#### Text provided
═══

Beyond energy efficiency and innovation, an exceptional achievement in SHC’s Scope 1 and 2 decarbonization efforts is its nitrous oxide management. After identifying inefficiencies in centralized systems, SHC transitioned clinical areas to portable cylinders, reducing anesthesia emissions by approximately 96% and generating $62,000 in annual savings. This targeted intervention allowed SHC to achieve a 50% reduction milestone in Scope 1 and 2 while reducing Stanford’s downstream Scope 3 footprint.
SHC continues to advance energy efficiency, renewable electricity procurement, sustainable design, waste reduction, responsible purchasing, climate resilience planning, and low-impact landscaping across its facilities. Recognized by Practice Greenhealth (Top 25 Environmental Excellence) and Vizient (#1 in Environmental Excellence), SHC climate action is a standard-setting program in the healthcare industry that is showcasing how to improve health outcomes, resilience, and equity nationwide.

Stanford Medicine Children’s Hospital
Stanford Medicine Children’s Health (SMCH) is a close partner in Stanford’s climate action efforts, with operations integrated into campus energy, utilities, and planning systems. SMCH has committed to reducing Scope 1 and 2 greenhouse gas emissions 50% by 2030 and achieving net-zero emissions by 2050, measured from a 2019 baseline. These goals align with Stanford’s long-term decarbonization pathway and support emissions reductions across shared infrastructure.
SMCH has made meaningful progress through operational and clinical initiatives, including leveraging decarbonized electricity from the Central Energy Facility, eliminating desflurane in 2023, and decommissioning bulk nitrous oxide systems, resulting in a 90% reduction in emissions from this medical gas, which has high global warming potential. Fleet improvements, enhanced energy efficiency, reduced reliance on natural gas, and planning for gas capture systems in future facilities further strengthen SMCH’s Scope 1 and 2 performance while supporting Stanford’s downstream Scope 3 reductions.
Climate action at SMCH is closely linked to community health and resilience. The hospital integrates climate considerations into community health assessments and long-term space planning, collaborates on emergency preparedness, and is planning major infrastructure transitions, including conversion from steam to district hot water and electric steam generation by 2030, reaffirming its role as a climate-responsive healthcare partner.

═══

#### Records shown
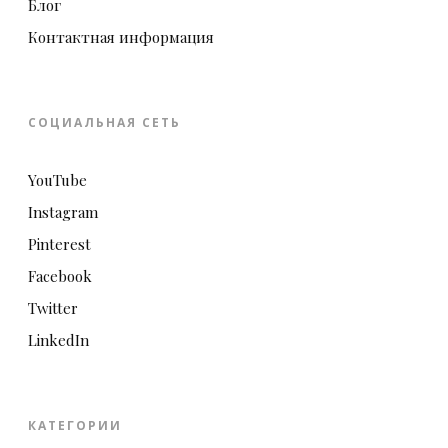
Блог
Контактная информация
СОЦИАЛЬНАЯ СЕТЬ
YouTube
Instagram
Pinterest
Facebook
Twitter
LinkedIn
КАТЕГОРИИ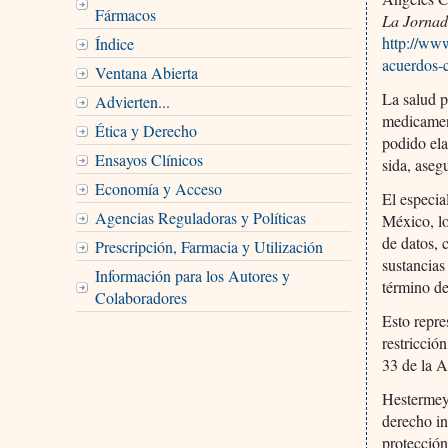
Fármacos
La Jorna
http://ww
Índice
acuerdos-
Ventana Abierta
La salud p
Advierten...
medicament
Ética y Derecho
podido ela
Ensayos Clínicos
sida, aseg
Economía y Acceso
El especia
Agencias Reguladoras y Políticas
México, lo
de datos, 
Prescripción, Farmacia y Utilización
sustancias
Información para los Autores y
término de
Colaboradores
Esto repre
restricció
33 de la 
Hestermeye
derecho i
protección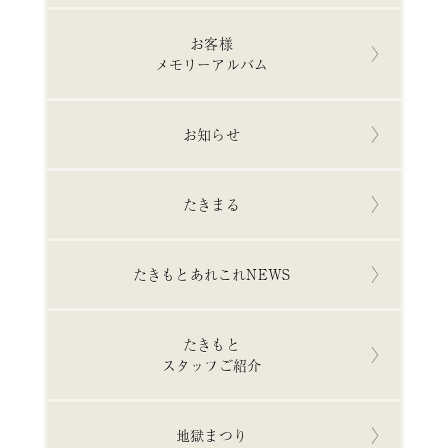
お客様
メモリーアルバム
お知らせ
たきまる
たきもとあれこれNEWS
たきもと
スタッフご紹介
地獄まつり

═══

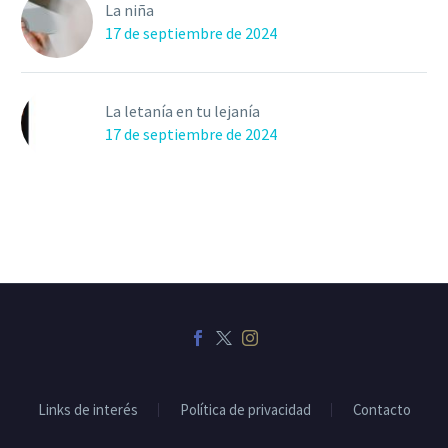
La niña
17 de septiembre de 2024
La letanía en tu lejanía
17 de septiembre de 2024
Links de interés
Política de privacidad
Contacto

═══

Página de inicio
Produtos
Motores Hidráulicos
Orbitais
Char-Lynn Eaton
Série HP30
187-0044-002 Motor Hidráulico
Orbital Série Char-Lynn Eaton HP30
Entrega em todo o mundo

═══

Carry on the passage about climate action at Stanford's hospitals from where it stops.

SLAC National Accelerator Laboratory
The SLAC National Accelerator Laboratory is a long-standing research partner advancing action through energy efficiency, electrification, and resilient infrastructure aligned with federal requirements. SLAC’s emissions are primarily tied to high-energy scientific mission support systems, which account for nearly 90% of SLAC’s electricity consumption annually. Scientific expansion will increase electricity demand over the next five years.
SLAC exceeds, based on 2025 reporting data, federal renewable electricity targets by strategic purchases that result in SLAC sourcing approximately 63% renewable electricity through a power purchasing consortium.
Operating under the Department of Energy’s Energy and Water Management Requirements, SLAC focuses efforts on conservation and efficiency across the campus of 20 conventional buildings and laboratories. Efficiency projects include using lab and grant funds to actively implement over $1 million in life cycle-cost-effective, high-bay facility lighting upgrades with advanced lighting controls.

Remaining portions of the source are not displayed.